▶ Extract:
= Beginning of Section =

# Intraocular Hypertension



## tfrick2 (Oct 2, 2008)

Would anyone know of an ICD-9 to use for intraocular hypertension/increased intraocular pressure that is _not_ related to glaucoma or preglaucoma?  
Thank you!!!


----------



## Teresa Collins (Oct 2, 2008)

I would use 365.04.  Hope that helps!

Teresa Collins, CPC


----------



## tfrick2 (Oct 2, 2008)

We've looked at that, but since it is listed under preglaucoma, and the patient(s) do not have preglaucoma according to the ophthalmologist, we've had some misgivings about using that code.


----------



## Teresa Collins (Oct 2, 2008)

The Tabular List in ICD-9 has written under 365.04 "High fluid pressure within eye; no apparent cause."  That's why I suggested this code.  I am interested to see what others suggest.  Sorry I cannot be of more help to you.

Teresa Collins, CPC


----------



## Anna Weaver (Oct 2, 2008)

*intraocular hypertension*

I also get the 365.04 in 3M it's listed as Ocular Hypertension, borderline glaucoma.


----------



## tfrick2 (Oct 2, 2008)

= End of Section =

(Dataset entries)

= Beginning of Section =

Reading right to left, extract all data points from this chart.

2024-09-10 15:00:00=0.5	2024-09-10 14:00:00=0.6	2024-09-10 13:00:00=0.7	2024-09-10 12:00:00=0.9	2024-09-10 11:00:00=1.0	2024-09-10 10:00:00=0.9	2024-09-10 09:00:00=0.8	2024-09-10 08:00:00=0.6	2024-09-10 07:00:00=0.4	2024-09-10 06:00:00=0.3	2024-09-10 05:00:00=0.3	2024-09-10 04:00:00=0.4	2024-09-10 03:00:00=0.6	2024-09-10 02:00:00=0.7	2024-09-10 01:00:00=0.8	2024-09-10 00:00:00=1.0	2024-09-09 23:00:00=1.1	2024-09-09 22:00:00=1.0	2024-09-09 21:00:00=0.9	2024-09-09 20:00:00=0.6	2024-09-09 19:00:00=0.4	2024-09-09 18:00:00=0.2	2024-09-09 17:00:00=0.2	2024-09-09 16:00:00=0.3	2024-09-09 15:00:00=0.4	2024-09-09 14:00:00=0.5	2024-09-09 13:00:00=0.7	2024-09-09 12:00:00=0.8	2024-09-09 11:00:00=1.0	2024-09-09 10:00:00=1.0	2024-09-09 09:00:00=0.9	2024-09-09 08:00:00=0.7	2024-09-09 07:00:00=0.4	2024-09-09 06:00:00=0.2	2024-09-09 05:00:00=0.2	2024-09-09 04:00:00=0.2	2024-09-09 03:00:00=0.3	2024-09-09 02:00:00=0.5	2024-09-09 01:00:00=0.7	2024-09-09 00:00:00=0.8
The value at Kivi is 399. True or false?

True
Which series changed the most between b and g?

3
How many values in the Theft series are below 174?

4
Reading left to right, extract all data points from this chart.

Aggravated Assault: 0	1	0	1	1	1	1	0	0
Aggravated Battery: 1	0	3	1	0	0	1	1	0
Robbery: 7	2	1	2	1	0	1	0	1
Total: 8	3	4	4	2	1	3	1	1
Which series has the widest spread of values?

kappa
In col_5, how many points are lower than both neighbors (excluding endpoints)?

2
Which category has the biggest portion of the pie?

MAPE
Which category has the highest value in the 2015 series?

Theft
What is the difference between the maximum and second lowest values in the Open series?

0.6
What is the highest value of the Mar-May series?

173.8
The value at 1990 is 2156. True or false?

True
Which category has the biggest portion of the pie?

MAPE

= End of Section =

▶ Your instructions:
Continue the forum thread on coding intraocular hypertension, starting after its last line.

▶ Expected answer:
It's the "borderline glaucoma" that's raising questions. The ophthalmologist has said that many of the patients he sees with ocular hypertension do not have and are not borderline glaucoma. He was very adamant about that when we showed him that the 365 codes all mean glaucoma of some sort. So now we're somewhat hesitant to use 365.04, although we haven't been able to find anything else close.


----------



## natashalage (Mar 22, 2022)

Hello Coding Community! 
Could you please help me with: What dx will should I list when pt has '*Glaucoma suspect based on C/D ratio and ocular hypertension' with all measurements included? *
Should I code: 1. Only Glaucoma suspect. 2. only Ocular hypertension  3. or both: Glaucoma suspect and Ocular hypertension?
When I use 3M- Glaucoma suspect leads me to Ocular hypertension only. When I use Encoder Optum, Glaucoma suspect leads me to Glaucoma suspect only.
Under H40.05 description in Encoder, it says ' 
"Range H40.0-
A diagnosis of glaucoma suspect indicates that an individual has risk factors for glaucoma but does not currently have optic nerve damage or visual field defects normally associated with glaucoma. The individual may have an open angle with borderline findings, an anatomical narrow angle, elevated intraocular pressure (IOP) without associated optic nerve damage (ocular hypertension), elevated IOP due to steroid use (steroid responder), or angle closure without associated optic nerve damage."
Your help is greatly appreciate!  Thank you.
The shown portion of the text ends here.